Inhoudsopgave
Artikel 6 Algemene afwijkingsregels
Artikel 7 Algemene gebruiksregels
HOOFDSTUK 4 OVERGANGS- EN SLOTREGELS
HOOFDSTUK 1 INLEIDENDE REGELS
Artikel 1 Begrippen
In deze regels wordt verstaan onder:
a. plan:
het bestemmingsplan Ter Borch, plan van uitwerking hotel en transferium Kranenburg Zuid met identificatienummer NL.IMRO.1730.BPUTBhotelKBzuid-0401 van de gemeente Tynaarlo;
b. bestemmingsplan:
de geometrisch bepaalde planobjecten met de bijbehorende regels en de daarbij behorende bijlage;
c. bebouwing:
één of meer gebouwen en/of bouwwerken, geen gebouwen zijnde;
d. bestemmingsgrens:
de grens van een bestemmingsvlak;
e. bestemmingsvlak:
een geometrisch bepaald vlak met eenzelfde bestemming;
f. bouwen:
het plaatsen, het geheel of gedeeltelijk oprichten, vernieuwen of veranderen en het vergroten van een bouwwerk;
g. bouwgrens:
een grens van een bouwvlak;
h. bouwperceel:
een aaneengesloten stuk grond, waarop ingevolge de regels een zelfstandige, bij elkaar behorende bebouwing is toegelaten;
i. bouwperceelgrens:
een grens van een bouwperceel;
j. bouwvlak:
een geometrisch bepaald vlak, waarmee gronden zijn aangeduid, waar ingevolge de regels bepaalde gebouwen en bouwwerken, geen gebouwen zijnde, zijn toegelaten;
k. bouwwerk:
elke constructie van enige omvang van hout, steen, metaal of ander materiaal, welke hetzij direct of indirect met de grond verbonden is, hetzij direct of indirect steun vindt in of op de grond;
l. gebouw:
elk bouwwerk dat een voor mensen toegankelijke, overdekte, geheel of gedeeltelijk met wanden omsloten ruimte vormt;
m. overkapping:
een bouwwerk van één bouwlaag dat dient ter overdekking en met maximaal één wand is omgeven;
n. peil:
1. voor een bouwwerk, waarvan de hoofdtoegang direct aan de weg grenst: de hoogte van de weg ter plaatse van die hoofdtoegang;
2. voor een bouwwerk, waarvan de hoofdtoegang niet direct aan de weg grenst: de hoogte van het terrein ter plaatse van die hoofdtoegang bij voltooiing van de bouw;
o. seksinrichting:
een voor het publiek toegankelijke, besloten ruimte, waarin bedrijfsmatig, of in een omvang alsof zij bedrijfsmatig was, seksuele handelingen worden verricht of vertoningen van erotisch/pornografische aard plaatsvinden.
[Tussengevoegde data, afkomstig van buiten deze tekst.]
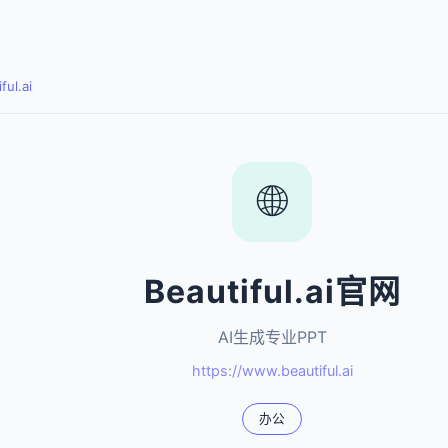
ful.ai
🌐
Beautiful.ai官网
AI生成专业PPT
https://www.beautiful.ai
办公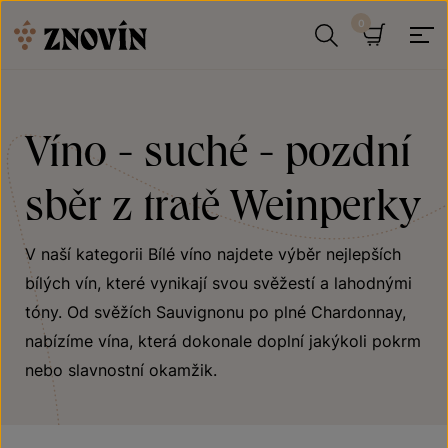
Přeskočit na obsah
Hledat
Košík
Víno - suché - pozdní
sběr z tratě Weinperky
V naší kategorii Bílé víno najdete výběr nejlepších
bílých vín, které vynikají svou svěžestí a lahodnými
tóny. Od svěžích Sauvignonu po plné Chardonnay,
nabízíme vína, která dokonale doplní jakýkoli pokrm
nebo slavnostní okamžik.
Onder een seksinrichting worden in elk geval verstaan: een seksbioscoop, seksautomatenhal, sekstheater, een parenclub of een prostitutiebedrijf, waaronder tevens is begrepen een erotische massagesalon, al dan niet in combinatie met elkaar;
p. waterhuishoudkundige voorzieningen:
voorzieningen die nodig zijn ten behoeve van een goede water aan- en afvoer, waterberging, hemelwaterinfiltratie en waterkwaliteit, zoals duikers, stuwen, infiltratievoorzieningen, gemalen, inlaten, sloten, greppels en vijvers, ook als deze incidenteel of structureel droogvallen.
Artikel 2 Wijze van meten
Bij de toepassing van deze regels wordt als volgt gemeten:
a. de bouwhoogte van een bouwwerk:
vanaf het peil tot aan het hoogste punt van het bouwwerk, ondergeschikte bouwdelen als schoorstenen en antennes niet meegerekend;
b. de oppervlakte van een bouwwerk:
buitenwerks en tot het peil;
c. de inhoud van een bouwwerk:
boven peil tussen de bovenzijde van de begane grondvloer, de buitenzijde van de gevels (en/of het hart van de scheidsmuren) en de buitenzijde van daken en dakkapellen.
Bij de toepassing van het bepaalde ten aanzien van de plaatsing van gebouwen worden ondergeschikte bouwdelen als plinten, pilasters, kozijnen, gevelversieringen, ventilatiekanalen, rookkanalen, gevel- en kroonlijsten, luifels, erkers, balkons en overstekende daken buiten beschouwing gelaten, mits de overschrijding niet meer dan 1 m bedraagt.
HOOFDSTUK 2 BESTEMMINGSREGELS
Artikel 3 Water
3.1 Bestemmingsomschrijving
De voor 'Water' aangewezen gronden zijn bestemd voor:
a. water;
b. recreatief medegebruik;
c. kunstwerken, bruggen en duikers;
d. kaden en oeverstroken;
e. groenvoorzieningen;
f. voorzieningen ten behoeve van de waterhuishouding en/of waterkering,
met daaraan ondergeschikt:
g. terras.
3.2 Bouwregels
Op de gronden mogen uitsluitend bouwwerken, geen gebouwen en geen overkappingen zijnde worden gebouwd, met dien verstande dat de bouwhoogte niet meer bedraagt dan 5 m.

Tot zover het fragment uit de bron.